Отрок. Богам — божье, людям — людское - Красницкий Евгений Сергеевич 14 стр.


— А? — Дед окончательно растерявшись, даже не обратил внимания на то, что текст, адресованный, вроде бы, всем, выкрикивается в лицо ему персонально. — Чего?

— На девку! С мечом! — Юлька обличающе указала на дедову руку, все еще сжимающую рукоять оружия, и перешла уж и совсем на скандальный вопль взбеленившейся бабы: — Воевода!!! С кем воевать собрался?!!

Ростом едва по грудь сотнику, Юлька поперла на Корнея, как теща на непутевого зятя, явившегося домой поддатым.

— Ты чего, очумела? — пробормотал дед, невольно делая шаг назад и отдергивая руку от рукояти меча.

— Это вы все тут очумели со своими железками! — продолжала напирать Юлька, выпятив вперед, скорее воображаемый, чем имеющийся в наличии, бюст — Постыдились бы! Из-за бабьей трепотни за оружие хвататься! Подумаешь, девки на кухне сплетничают! Я тебе еще и не такое сейчас расскажу, так ты что, лазарет на щит брать будешь? Давай, поднимай сотню в седло!

— Да погоди ты, Настена… тьфу, Юлька…

«Есть! Ну артистка, ну, талант!»

Действительно, Юлькин метод подействовал — багровость с лица деда начала постепенно сходить. Словно по заказу, из дверей лазарета высунулся Матвей с выпученными глазами и заорал:

— Юлька, скорей! Ей совсем худо!

Получилось у Матвея не очень натурально, артистизма ему явно не хватало, но публика была не в том состоянии, чтобы это заметить.
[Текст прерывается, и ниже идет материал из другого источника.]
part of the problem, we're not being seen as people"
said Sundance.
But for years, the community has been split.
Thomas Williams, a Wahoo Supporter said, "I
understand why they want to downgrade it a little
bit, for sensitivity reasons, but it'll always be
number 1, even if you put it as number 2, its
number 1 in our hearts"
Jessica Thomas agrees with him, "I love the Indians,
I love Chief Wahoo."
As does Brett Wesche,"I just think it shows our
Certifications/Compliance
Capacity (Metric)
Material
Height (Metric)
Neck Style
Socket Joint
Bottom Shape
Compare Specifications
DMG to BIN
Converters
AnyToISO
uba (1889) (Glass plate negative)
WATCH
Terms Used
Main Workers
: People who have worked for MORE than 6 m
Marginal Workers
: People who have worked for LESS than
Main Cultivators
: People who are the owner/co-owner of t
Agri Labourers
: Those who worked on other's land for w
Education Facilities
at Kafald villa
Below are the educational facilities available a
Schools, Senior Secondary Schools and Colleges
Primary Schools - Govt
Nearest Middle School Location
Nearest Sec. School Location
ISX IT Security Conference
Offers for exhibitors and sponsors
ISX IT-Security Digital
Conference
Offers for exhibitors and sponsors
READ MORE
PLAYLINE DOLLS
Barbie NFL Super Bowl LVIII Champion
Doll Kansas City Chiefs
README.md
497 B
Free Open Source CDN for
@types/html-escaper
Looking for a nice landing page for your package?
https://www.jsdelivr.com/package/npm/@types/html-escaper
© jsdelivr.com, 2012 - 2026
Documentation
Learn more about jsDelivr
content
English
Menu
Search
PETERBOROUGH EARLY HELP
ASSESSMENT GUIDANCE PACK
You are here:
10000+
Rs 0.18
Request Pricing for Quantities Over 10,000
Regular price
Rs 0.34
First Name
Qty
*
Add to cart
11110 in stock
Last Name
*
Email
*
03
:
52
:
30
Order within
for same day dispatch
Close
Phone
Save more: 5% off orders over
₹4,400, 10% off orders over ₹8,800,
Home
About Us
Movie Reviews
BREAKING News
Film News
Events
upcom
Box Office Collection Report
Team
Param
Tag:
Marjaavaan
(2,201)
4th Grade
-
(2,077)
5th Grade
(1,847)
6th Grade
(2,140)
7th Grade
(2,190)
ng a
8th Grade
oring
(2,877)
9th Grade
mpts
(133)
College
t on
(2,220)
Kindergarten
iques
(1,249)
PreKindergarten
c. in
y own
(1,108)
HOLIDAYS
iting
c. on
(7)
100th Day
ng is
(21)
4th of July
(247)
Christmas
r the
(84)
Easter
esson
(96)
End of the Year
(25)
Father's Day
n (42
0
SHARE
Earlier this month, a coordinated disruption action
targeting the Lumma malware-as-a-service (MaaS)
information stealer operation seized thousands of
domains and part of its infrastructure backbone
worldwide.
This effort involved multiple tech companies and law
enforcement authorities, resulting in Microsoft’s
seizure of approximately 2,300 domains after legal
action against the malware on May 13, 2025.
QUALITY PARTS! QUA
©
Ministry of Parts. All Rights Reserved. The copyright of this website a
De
— Помрет, на вас на всех грех будет! — выдала Юлька последний «залп» и скрылась за дверью лазарета. Аристарх сунулся было следом, но дверь распахнулась сама, и из нее, прямо на старосту вылетел Роська, похоже, выставленный на улицу пинком под зад. Вслед ошарашенному Роське донесся грозный голос Матвея:

— Нельзя, снаружи ждите!

— Едрена-матрена… — Дед обвел присутствующих взглядом, в котором растерянность начала снова сменяться злостью.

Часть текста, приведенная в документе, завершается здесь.